Mr. Manning, 49, said he felt it important to be at the courthouse to demonstrate “a ministry of presence.”

“You might not be able to say everything, but just that you can smile and they can smile back and you can hug, they know you’re there,” he said. The pastor has been preaching from the Book of Psalms during the trial, reminding his congregation on Sunday that “in the midst of all of this, God’s joy is the one constant.”

Mr. Manning said he had been moved by the stoicism of those around him, and of the two survivors who testified. “What has been displayed,” he said, “is just the determination to show once again the resilience and how strong our faith and trust is in God.”

The video taken before the murders of his church’s stalwarts affected him deeply. “They were just there doing what they have done on so many other Wednesdays, just there to study God’s word,” he said. “And in the midst of that, evil presented itself.”

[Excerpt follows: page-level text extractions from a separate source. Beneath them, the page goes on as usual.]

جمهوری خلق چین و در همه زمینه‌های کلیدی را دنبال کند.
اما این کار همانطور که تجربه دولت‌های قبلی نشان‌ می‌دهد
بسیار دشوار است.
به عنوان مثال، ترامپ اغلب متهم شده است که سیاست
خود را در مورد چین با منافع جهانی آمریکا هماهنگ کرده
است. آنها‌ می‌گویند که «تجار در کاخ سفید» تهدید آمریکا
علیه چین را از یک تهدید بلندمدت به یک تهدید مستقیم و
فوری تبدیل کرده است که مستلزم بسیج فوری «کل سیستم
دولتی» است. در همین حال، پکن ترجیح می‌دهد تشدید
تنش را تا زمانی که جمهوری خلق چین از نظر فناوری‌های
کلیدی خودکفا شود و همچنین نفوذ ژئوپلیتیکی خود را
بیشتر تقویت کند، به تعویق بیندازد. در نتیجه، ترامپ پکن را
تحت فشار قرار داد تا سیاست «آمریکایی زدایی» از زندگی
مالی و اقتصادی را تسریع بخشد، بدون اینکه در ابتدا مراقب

For other excellent treatment of the victims, check out coverage by — guess who?The Post and Courier's Jennifer Berry Hawes:

Hawes, a Pulitzer Prize-winning reporter for Charleston's daily newspaper, has owned this story from the beginning.

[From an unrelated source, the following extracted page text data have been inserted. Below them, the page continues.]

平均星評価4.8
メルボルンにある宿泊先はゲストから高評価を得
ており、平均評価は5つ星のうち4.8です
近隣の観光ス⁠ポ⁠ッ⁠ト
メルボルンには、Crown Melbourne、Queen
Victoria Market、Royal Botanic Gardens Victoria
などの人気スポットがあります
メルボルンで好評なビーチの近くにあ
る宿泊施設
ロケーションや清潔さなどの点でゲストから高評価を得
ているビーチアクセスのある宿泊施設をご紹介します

On her victims' story, Hawes' extremely compelling lede:

Last weekend, Jennifer Pinckney sat down her two young daughters individually, including the now-7-year-old who hid beneath a desk with her as a gunman executed their father on the other side of a thin wall.

The school librarian explained to each what had gone on the previous week. The man who reportedly killed her husband and their daddy, the Rev. Clementa Pinckney, was on trial. They didn't know yet what would happen.

But soon they would.

Late Thursday, Pinckney drove home after a jury found Dylann Roof guilty of all 33 charges against him, including hate crimes and religious obstruction. She prepared to speak with her girls again. This time, she could tell them that a jury had found the man who killed their father guilty. At the least, he would spend his life in prison.

"The first step is over," Pinckney said. "It gave us at least a little bit of closure before the holidays and before we get going again in January."

She hopes the penalty phase of Roof's trial, set to start Jan. 3, goes as quickly as the first. 

Hey journalists: Forget Roof. Give me the victims every time. That's where the better stories are.